Thursday, December 13, 2007

New Evidence That Hayden Lied; Former Prisoner Claims His Torture Was Taped In 2003.

Ah, the plot thickens...

Thinkprogress:

Earlier this week, ThinkProgress raised the issue of whether
CIA Director Michael Hayden is lying when he claims that “videotaping stopped in 2002.” The New York Times reported that former prisoner Muhammad Bashmilah, who claims “he was held by the C.I.A.,” said he “saw cameras in interrogation rooms after 2002.”
Since then, more evidence has emerged that videotaped interrogations were occurring after 2002. The Chicago Tribune reports that in Feb. 2003, the CIA abducted a man named Abu Omar and rendered him to Egypt. The prisoner, who is now living in Alexandria, Egypt, said he could hear interrogators recording “
the sounds of my torture and my cries“:

A suspected terrorist abducted in Italy and flown to Egypt by the CIA said he believed his captors made audiotapes of his extensive interrogations in an Egyptian prison that recorded “the sounds of my torture and my cries.” The prisoner said he was blindfolded but could hear what sounded like a tape cassette being flipped over and reinserted.

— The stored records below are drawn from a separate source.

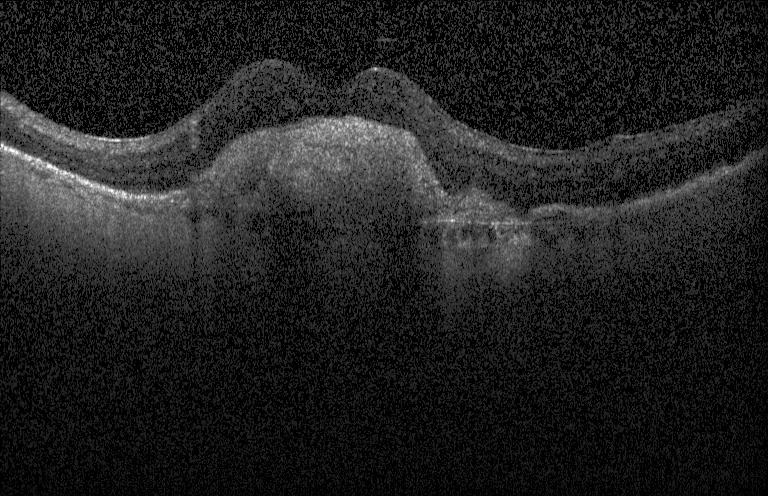

SD-OCT; centered on the fovea; retinal OCT cross-section.
This B-scan demonstrates CNV.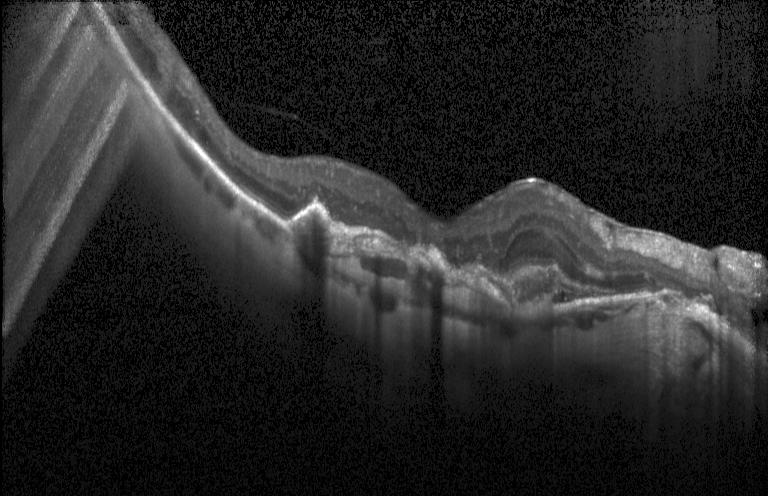 SD-OCT; retinal OCT cross-section; macular scan.
A choroidal neovascular membrane.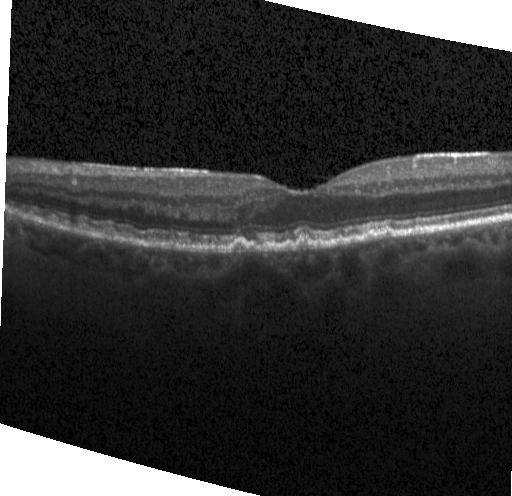
Impression: multiple drusen.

“I remember once while being interrogated, the interrogator asked me to wait a second and then I could hear the click of the device and I could hear him changing the cassette,” said Osama Moustafa Hassan Nasr, also known as Abu Omar, who spent nearly four years in an Egyptian prison before an Egyptian court ordered his release earlier this year.

1 comment:

airJackie said...

Porter Goss allowed the tapes to be destroyed because it was Dick Cheney who was running the CIA. Now Hayden was told to lie and he did as he was told. Notice Hayden still wears his uniform because he really isn't in charge of the CIA he's just sitting in the chair and drawing a pay check. Bush appointees know who's in charge and it isn't Bush. Notice how Bush only gets the news when the paper prints it for the public.